Artist’s rendition of exoplanet discovery. Image credit: Astrobiology Center/MuSCAT team.

The discovery of two “Super-Earth” temperate exoplanets orbiting a small cool star was announced last week by the National Astronomical Observatory of Japan. This exciting discovery involved follow-up optical telescope observations to transits observed by NASA’s Transiting Exoplanet Survey Satellite (TESS). TESS found a periodic dimming of a star and announced it as a transiting planet candidate in July 2021.
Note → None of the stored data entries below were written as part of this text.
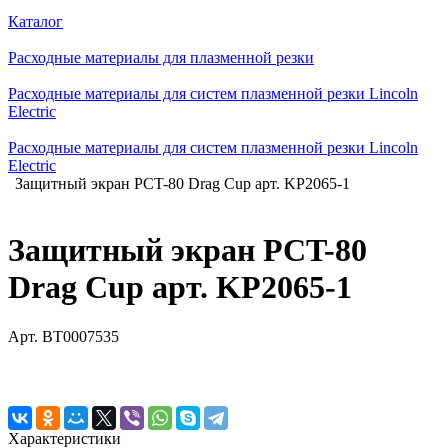
Каталог
Расходные материалы для плазменной резки
Расходные материалы для систем плазменной резки Lincoln
Electric
Расходные материалы для систем плазменной резки Lincoln
Electric
Защитный экран PCT-80 Drag Cup арт. KP2065-1
Защитный экран PCT-80
Drag Cup арт. KP2065-1
Арт.
BT0007535
Характеристики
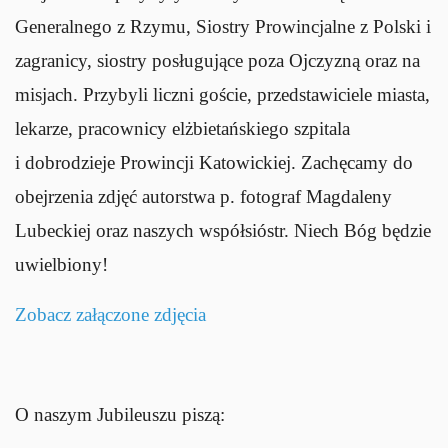
Generalnego z Rzymu, Siostry Prowincjalne z Polski i
zagranicy, siostry posługujące poza Ojczyzną oraz na
misjach. Przybyli liczni goście, przedstawiciele miasta,
lekarze, pracownicy elżbietańskiego szpitala
i dobrodzieje Prowincji Katowickiej. Zachęcamy do
obejrzenia zdjęć autorstwa p. fotograf Magdaleny
Lubeckiej oraz naszych współsióstr. Niech Bóg będzie
uwielbiony!
Zobacz załączone zdjęcia
O naszym Jubileuszu piszą:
This discovery was made possible by international collaboration between ground-based telescopes, including the SPECULOOS team led by researchers at the University of Liège and a Japanese TESS follow-up team from the University of Tokyo and Astrobiology Center.
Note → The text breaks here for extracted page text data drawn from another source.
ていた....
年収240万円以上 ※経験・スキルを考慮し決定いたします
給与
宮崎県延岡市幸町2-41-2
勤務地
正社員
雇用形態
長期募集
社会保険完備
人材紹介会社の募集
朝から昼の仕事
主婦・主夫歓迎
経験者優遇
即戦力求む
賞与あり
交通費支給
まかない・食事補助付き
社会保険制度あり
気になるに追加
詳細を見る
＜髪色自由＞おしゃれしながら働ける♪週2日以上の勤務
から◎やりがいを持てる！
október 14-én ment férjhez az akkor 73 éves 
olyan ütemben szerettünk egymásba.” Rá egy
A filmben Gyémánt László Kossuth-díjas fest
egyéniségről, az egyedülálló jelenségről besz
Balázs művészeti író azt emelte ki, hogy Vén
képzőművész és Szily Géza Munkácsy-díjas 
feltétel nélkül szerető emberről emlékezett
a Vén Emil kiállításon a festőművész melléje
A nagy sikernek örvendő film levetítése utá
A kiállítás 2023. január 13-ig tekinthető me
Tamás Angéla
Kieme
The Japanese TESS follow-up team led by Norio Narita observed one exoplanet with the 4-color simultaneous camera MuSCAT3 installed on the Las Cumbres Observatory 2-m Faulkes Telescope North at the Haleakala Observatory, Maui, and the InfraRed Doppler instrument (IRD) installed on the Subaru Telescope on Maunakea, Hawai`i Island, and confirmed the discovery by October 2021.

When the data from the SPECULOOS team could not narrow down the orbital period of the second planet candidate, the MuSCAT team collaborated with the SPECULOOS team to follow-up on the second candidate with MuSCAT3 and confirmed the orbital period in January 2022.

Further study of these two exoplanets will require investigation of their atmospheres. This is an ideal candidate for observations by the James Webb Space Telescope (JWST). This piece by Forbes describes the fascinating future investigation of the two exoplanets.

LCO is thrilled to be part of this significant astronomical discovery. Dr. Lisa Storrie-Lombardi, Director of Las Cumbres Observatory, is looking forward to future discoveries assisted by two MuSCAT instruments at LCO. “MuSCAT3 on Haleakala was designed for just this type of investigation. The Astrobiology Center is building a clone of MuSCAT3, to be known as MuSCAT4, which will be available in early 2024 on the Las Cumbres Observatory 2-m Faulkes Telescope South at the Siding Spring Observatory. LCO is grateful to the Heising-Simons Foundation for providing a grant that will fund the new instrument.”

The MuSCAT3 multi-channel camera, shown before it shipped from Tokyo in the summer of 2020, was installed on the LCO 2m telescope at Haleakala Observatory.


The MuSCAT3 multi-channel camera, shown before it shipped from Tokyo in the summer of 2020, was installed on the LCO 2-m telescope at Haleakala Observatory.